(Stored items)
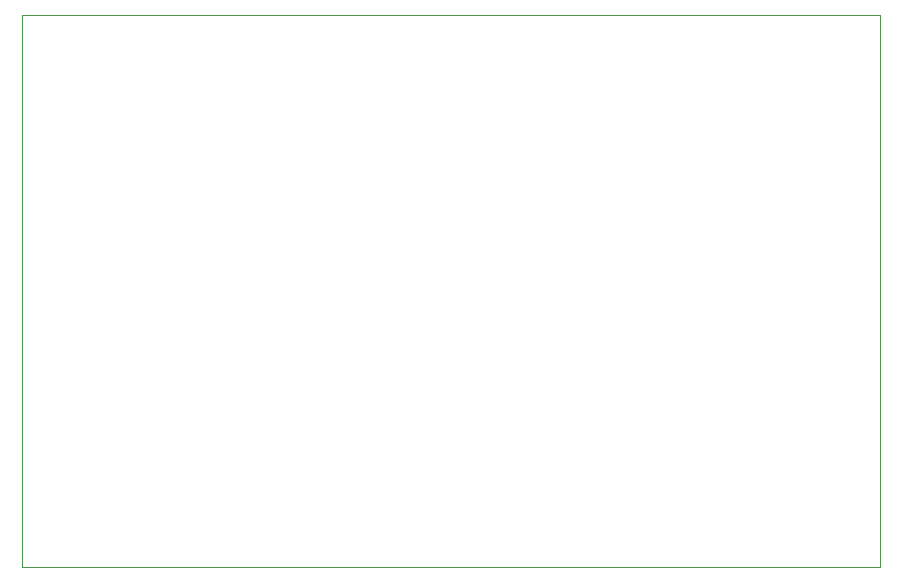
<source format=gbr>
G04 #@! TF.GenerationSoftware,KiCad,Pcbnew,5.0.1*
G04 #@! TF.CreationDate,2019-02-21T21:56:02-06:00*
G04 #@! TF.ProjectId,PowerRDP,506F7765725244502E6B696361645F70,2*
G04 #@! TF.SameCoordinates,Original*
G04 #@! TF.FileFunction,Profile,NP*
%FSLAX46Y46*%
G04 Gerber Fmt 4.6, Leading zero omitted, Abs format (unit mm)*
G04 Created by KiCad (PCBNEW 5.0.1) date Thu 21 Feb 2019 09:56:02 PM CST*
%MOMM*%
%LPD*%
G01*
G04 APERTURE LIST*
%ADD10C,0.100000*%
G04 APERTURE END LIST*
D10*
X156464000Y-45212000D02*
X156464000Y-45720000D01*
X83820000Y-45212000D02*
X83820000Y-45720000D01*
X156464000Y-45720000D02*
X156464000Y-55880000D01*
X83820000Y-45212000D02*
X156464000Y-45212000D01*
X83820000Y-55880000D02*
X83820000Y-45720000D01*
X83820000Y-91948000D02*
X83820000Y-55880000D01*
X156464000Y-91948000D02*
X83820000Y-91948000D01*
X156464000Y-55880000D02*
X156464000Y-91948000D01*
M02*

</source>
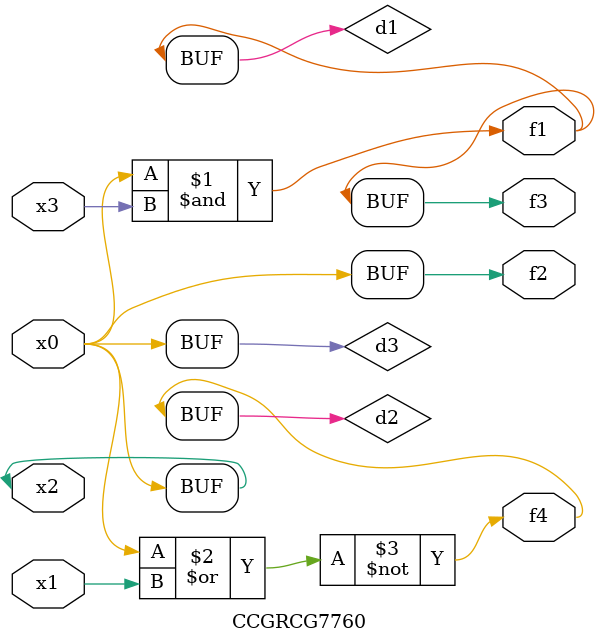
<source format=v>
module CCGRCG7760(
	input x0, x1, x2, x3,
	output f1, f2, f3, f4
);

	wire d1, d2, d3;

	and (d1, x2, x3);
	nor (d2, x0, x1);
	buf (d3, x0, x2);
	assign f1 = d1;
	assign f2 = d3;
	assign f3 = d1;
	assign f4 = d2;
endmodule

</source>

---

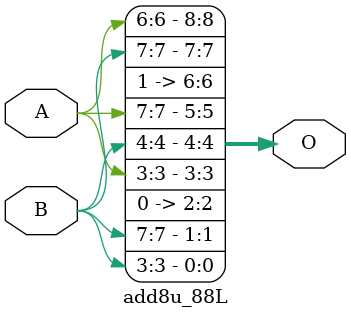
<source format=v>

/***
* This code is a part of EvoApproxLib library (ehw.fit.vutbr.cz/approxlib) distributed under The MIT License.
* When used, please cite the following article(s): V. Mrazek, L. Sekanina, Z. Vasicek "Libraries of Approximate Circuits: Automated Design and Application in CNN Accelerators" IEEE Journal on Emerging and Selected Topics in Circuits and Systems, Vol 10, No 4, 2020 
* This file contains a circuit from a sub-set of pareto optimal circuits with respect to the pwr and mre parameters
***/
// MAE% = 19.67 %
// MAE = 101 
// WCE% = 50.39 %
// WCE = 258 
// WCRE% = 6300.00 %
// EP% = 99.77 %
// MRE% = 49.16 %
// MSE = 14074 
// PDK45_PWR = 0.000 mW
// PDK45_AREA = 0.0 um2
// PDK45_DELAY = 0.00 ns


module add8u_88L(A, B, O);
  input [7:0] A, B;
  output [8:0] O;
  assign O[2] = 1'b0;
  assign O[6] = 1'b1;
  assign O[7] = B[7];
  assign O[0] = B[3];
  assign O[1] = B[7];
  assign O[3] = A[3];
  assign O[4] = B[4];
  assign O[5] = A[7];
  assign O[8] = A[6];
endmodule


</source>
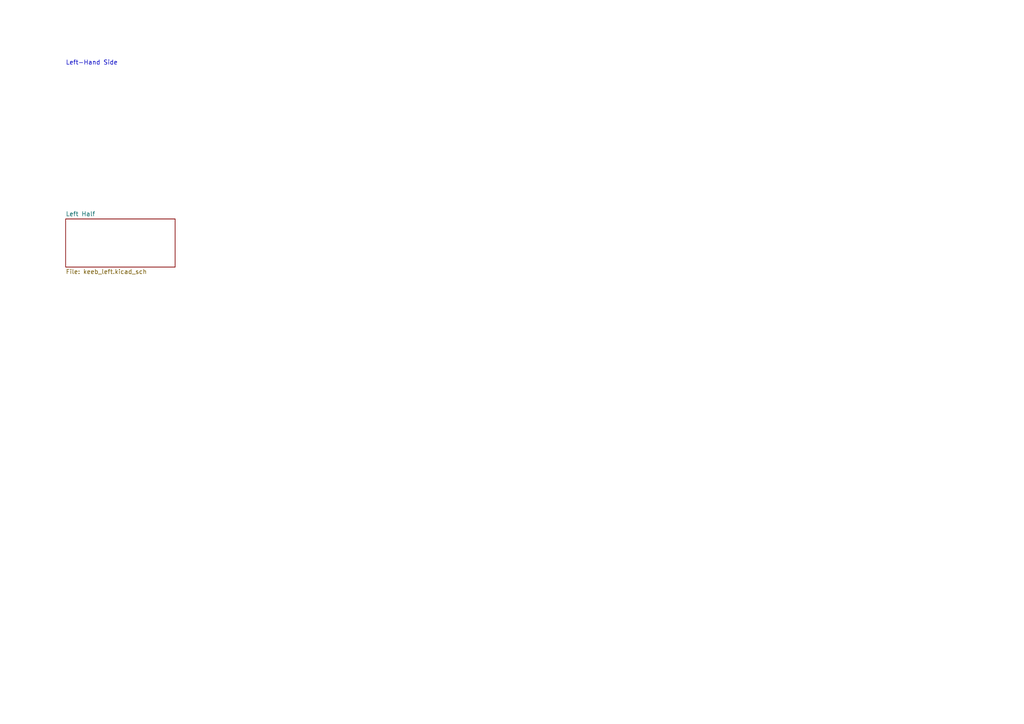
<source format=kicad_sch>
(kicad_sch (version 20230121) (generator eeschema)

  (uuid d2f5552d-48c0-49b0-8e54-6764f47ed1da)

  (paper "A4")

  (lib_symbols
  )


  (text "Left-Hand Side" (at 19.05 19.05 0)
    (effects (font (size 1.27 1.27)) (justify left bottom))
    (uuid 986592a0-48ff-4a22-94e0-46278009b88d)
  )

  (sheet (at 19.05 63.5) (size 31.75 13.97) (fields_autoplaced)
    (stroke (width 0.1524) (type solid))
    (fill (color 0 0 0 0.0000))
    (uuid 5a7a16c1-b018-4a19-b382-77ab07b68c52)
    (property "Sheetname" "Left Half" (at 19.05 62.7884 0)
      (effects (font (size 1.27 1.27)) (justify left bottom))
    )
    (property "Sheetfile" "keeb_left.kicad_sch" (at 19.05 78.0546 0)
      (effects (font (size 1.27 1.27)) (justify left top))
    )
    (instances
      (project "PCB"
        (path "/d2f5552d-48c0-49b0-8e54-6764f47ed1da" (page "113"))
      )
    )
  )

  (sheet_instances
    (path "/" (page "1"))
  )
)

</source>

▶ HOW TO COMPLETE THIS TASK: Nothing should appear in the answer except the lines above from the line with "X156464000Y-45720000D01*" through the line with "X83820000Y-55880000D01*", both included, written out exactly.

▶ TASK SOLUTION:
X156464000Y-45720000D01*
X83820000Y-45212000D02*
X83820000Y-45720000D01*
X156464000Y-45720000D02*
X156464000Y-55880000D01*
X83820000Y-45212000D02*
X156464000Y-45212000D01*
X83820000Y-55880000D02*
X83820000Y-45720000D01*
X83820000Y-91948000D02*
X83820000Y-55880000D01*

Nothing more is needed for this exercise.